Meme kanseri oluştuğunu anlamak, erken teşhis etmek için yapılacak şeylerin başında kadının düzenli olarak kendi memelerini muayene etmesi geliyor. İleride nasıl yapılacağı konusunda bilgi vereceğim bu yöntemde meme içinde, daha önce var olmayan ağrısız bir kitle belirlenmesi halinde meme kanserini düşünmek gerekir. Bilinmesi gereken bir gerçek, memede oluşan kitlelerden yüzde 90'ının kanser olmadığıdır. Ayrıca, meme derisinde kalınlaşmış bir bölgenin bulunması, memede şekil değişikliği, meme başından akıntı ve kan gelmesi, meme başında yara oluşması veya içeri çekilme oluşması gibi hallerde de her olayda kanser söz konusu olmamakla beraber temkinli olup tetkik yaptırmakta yarar var.
Kadının her ay yapacağı bu muayene dışında yılda bir kez de bir hekime muayene olması yararlıdır.
Amerika'da yapılan çalışmalarda mamografi adı verilen özel röntgen tekniğiyle yapılan düzenli taramaların 50-70 yaş grubu kadınlarda meme kanserinden ölüm riskini yüzde 30 azalttığı görüldü. Genetik olarak riskli grupta olan genç kadınlarda ultrason ile yapılan taramaların daha yararlı olduğu belirtilmektedir.
DERECELENDİRME
Meme kanseri olaylarında en uygun tedavi yönteminin belirlenebilmesi için tümörün yayılma derecesine göre derecelendirilmesi yapılmaktadır. Bunun için Stage adı verilen 4 derece kullanılmaktadır.
Stage 1'de tümör, meme dokusu içinde sınırlıdır. Stage 2'de koltuk altında lenf bezeleri etkilenmiş durumdadır. Bu iki derece, erken evrede meme kanseri olarak nitelendirilir. İlerlemiş meme kanseri evrelerinden olan Stage 3'de kanser, kendi yakın çevresine, örneğin göğüs duvarını oluşturan dokulara yayılmıştır. Stage 4'te ise metastaz adı verilen şekilde uzak dokulara atlamıştır.
Meme kanseri tedavisindeki yeni olanaklar ortaya çıktıktan sonra tümörün hormon duyarlılığının belirlenmesi de önem taşımaya başlamıştır.
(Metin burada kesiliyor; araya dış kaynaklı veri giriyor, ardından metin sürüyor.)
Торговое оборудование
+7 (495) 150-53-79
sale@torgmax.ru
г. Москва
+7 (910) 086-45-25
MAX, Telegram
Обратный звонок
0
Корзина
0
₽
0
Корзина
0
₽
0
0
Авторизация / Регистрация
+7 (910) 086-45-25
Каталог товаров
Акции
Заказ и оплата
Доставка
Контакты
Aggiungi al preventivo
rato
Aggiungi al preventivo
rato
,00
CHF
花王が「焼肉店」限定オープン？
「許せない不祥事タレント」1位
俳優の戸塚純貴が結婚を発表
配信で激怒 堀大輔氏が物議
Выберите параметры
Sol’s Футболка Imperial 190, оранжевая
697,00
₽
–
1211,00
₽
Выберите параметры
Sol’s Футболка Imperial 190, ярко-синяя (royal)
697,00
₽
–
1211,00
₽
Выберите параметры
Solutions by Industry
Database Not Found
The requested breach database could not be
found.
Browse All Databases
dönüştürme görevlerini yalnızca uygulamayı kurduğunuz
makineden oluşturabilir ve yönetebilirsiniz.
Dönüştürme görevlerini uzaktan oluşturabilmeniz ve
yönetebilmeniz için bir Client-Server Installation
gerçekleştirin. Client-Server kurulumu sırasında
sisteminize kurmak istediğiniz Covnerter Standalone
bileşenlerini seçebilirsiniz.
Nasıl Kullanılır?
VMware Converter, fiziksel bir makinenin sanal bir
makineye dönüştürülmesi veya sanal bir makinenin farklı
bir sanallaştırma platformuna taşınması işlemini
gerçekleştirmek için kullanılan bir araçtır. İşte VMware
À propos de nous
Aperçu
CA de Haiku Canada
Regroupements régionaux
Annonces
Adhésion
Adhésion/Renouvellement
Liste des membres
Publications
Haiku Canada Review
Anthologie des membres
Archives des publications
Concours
Menapoz öncesinde oluşan meme kanserlerinde hormon duyarlılığını belirten östrojen ve progesteron hormon reseptörlerinin varlığı yüzde 60 gibi oranlardadır. Menapoz sonrası oluşan meme kanserlerinde ise bu oran yüzde 80'lere varmaktadır.
Bir meme kanserinde hem östrojen hem de progesteron reseptörü pozitifse yani varsa, hormona yönelik tedavilerle %70 olumlu sonuç elde edilirken, her ikisi de negatifse bu tür tedavilerden olumlu sonuç elde edilmesi %10 düzeyinde kalmaktadır.
Erken evre meme kanserlerinde kanserli dokunun ve etkilenmişse lenf bezelerinin cerrahi yöntemle çıkartılması, gerekiyorsa radyoterapi (ışın tedavisi) uygulanması ve hormon reseptörlerinin durumu uygunsa hormona yönelik ilaç tedavisi uygulanması önemli başarılar sağlamaktadır.